The UN nuclear watchdog on Tuesday said it has to ensure that “no proliferation risks” will come from a nuclear-powered submarine pact by the United States, Australia and the United Kingdom.
Australia on Monday announced it would buy up to five US nuclear-powered submarines, then build a new model with US and British technology under an ambitious plan to bulk up Western muscle across the Asia-Pacific in the face of a rising China.
US President Joe Biden has stressed that Australia, which joined the alliance with Washington and London known as AUKUS 18 months ago, will not be getting nuclear weapons.
“Ultimately, the agency must ensure that no proliferation risks will emanate from this project,” International Atomic Energy Agency chief Rafael Grossi said.
“The legal obligations of the parties and the non-proliferation aspects are paramount,” Grossi added.
The United Kingdom and the United States, both nuclear-weapons states, have to report to the IAEA “international transfers of nuclear material” to non-nuclear-weapon states such as Australia, the press release said.

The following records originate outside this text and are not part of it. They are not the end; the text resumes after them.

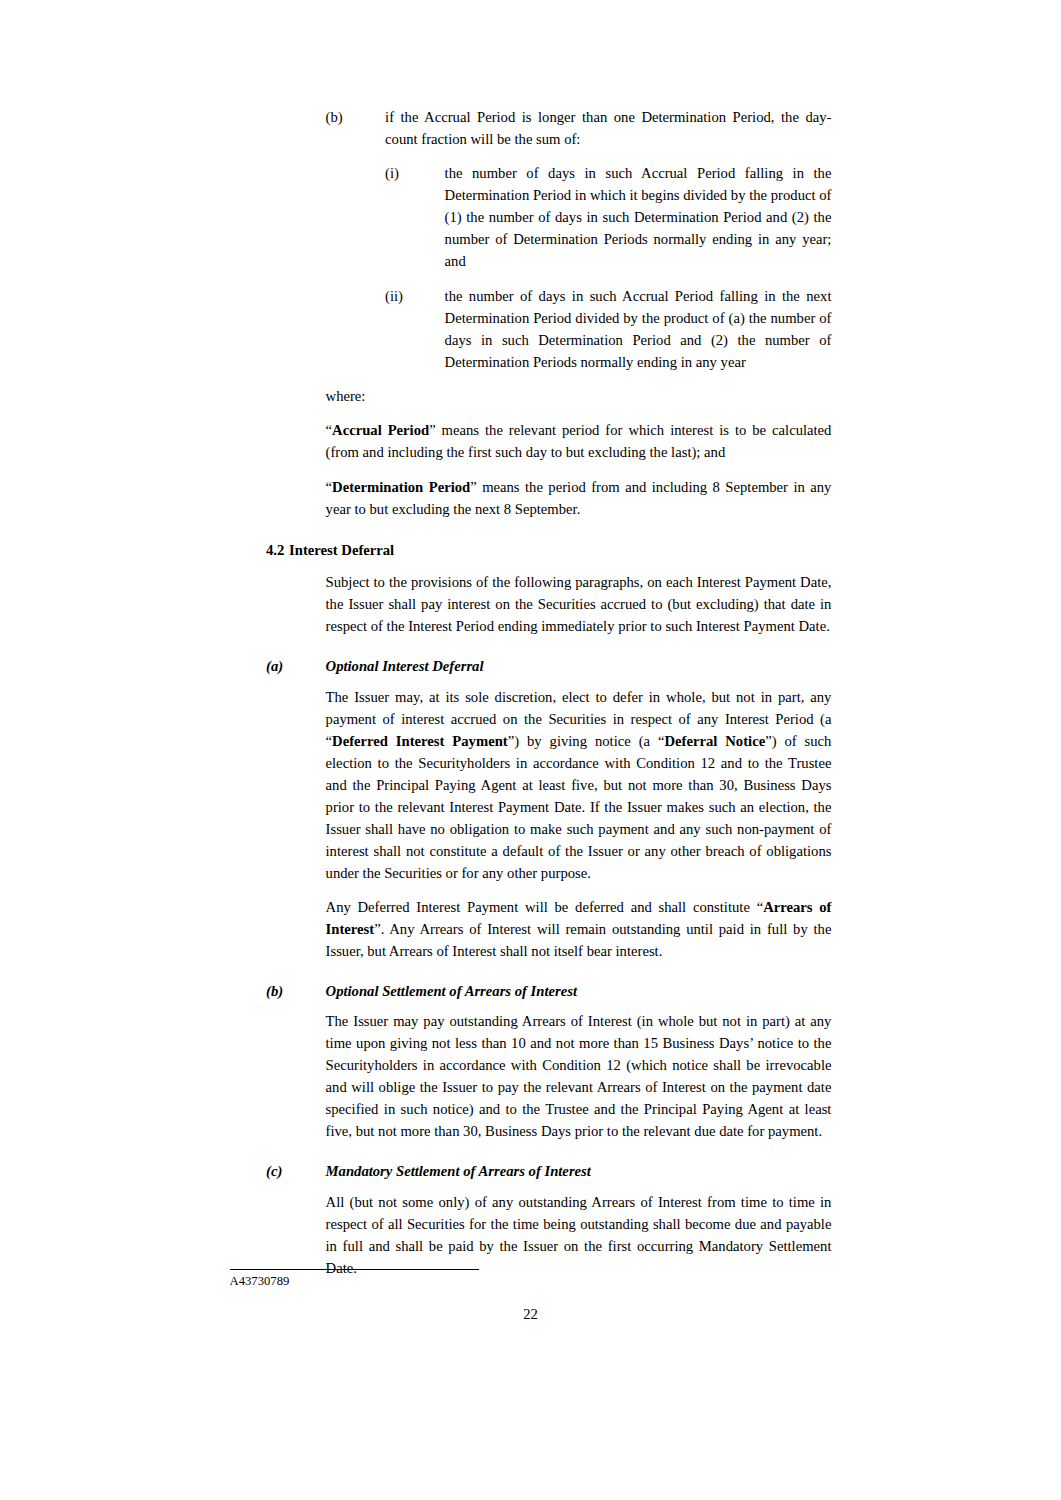(b)
if the Accrual Period is longer than one Determination Period, the day-count fraction will be the sum of:
(i)
the number of days in such Accrual Period falling in the Determination Period in which it begins divided by the product of (1) the number of days in such Determination Period and (2) the number of Determination Periods normally ending in any year; and
(ii)
the number of days in such Accrual Period falling in the next Determination Period divided by the product of (a) the number of days in such Determination Period and (2) the number of Determination Periods normally ending in any year
where:
“Accrual Period” means the relevant period for which interest is to be calculated (from and including the first such day to but excluding the last); and
“Determination Period” means the period from and including 8 September in any year to but excluding the next 8 September.
4.2
Interest Deferral
Subject to the provisions of the following paragraphs, on each Interest Payment Date, the Issuer shall pay interest on the Securities accrued to (but excluding) that date in respect of the Interest Period ending immediately prior to such Interest Payment Date.
(a)
Optional Interest Deferral
The Issuer may, at its sole discretion, elect to defer in whole, but not in part, any payment of interest accrued on the Securities in respect of any Interest Period (a “Deferred Interest Payment”) by giving notice (a “Deferral Notice”) of such election to the Securityholders in accordance with Condition 12 and to the Trustee and the Principal Paying Agent at least five, but not more than 30, Business Days prior to the relevant Interest Payment Date. If the Issuer makes such an election, the Issuer shall have no obligation to make such payment and any such non-payment of interest shall not constitute a default of the Issuer or any other breach of obligations under the Securities or for any other purpose.
Any Deferred Interest Payment will be deferred and shall constitute “Arrears of Interest”. Any Arrears of Interest will remain outstanding until paid in full by the Issuer, but Arrears of Interest shall not itself bear interest.
(b)
Optional Settlement of Arrears of Interest
The Issuer may pay outstanding Arrears of Interest (in whole but not in part) at any time upon giving not less than 10 and not more than 15 Business Days’ notice to the Securityholders in accordance with Condition 12 (which notice shall be irrevocable and will oblige the Issuer to pay the relevant Arrears of Interest on the payment date specified in such notice) and to the Trustee and the Principal Paying Agent at least five, but not more than 30, Business Days prior to the relevant due date for payment.
(c)
Mandatory Settlement of Arrears of Interest
All (but not some only) of any outstanding Arrears of Interest from time to time in respect of all Securities for the time being outstanding shall become due and payable in full and shall be paid by the Issuer on the first occurring Mandatory Settlement Date.
A43730789
22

Australia, for its part, will have to make “an arrangement” with the UN watchdog to be able to use nuclear material “such as nuclear propulsion for submarines”, Grossi stressed.
“This process involves serious legal and complex technical matters,” Grossi said while promising to fulfill his mandate of verification and non-proliferation “in an impartial manner” and in all transparency.
As the discussions with the AUKUS parties continue, Grossi plans to submit a report on the subject at the next IAEA Board of Governors in June.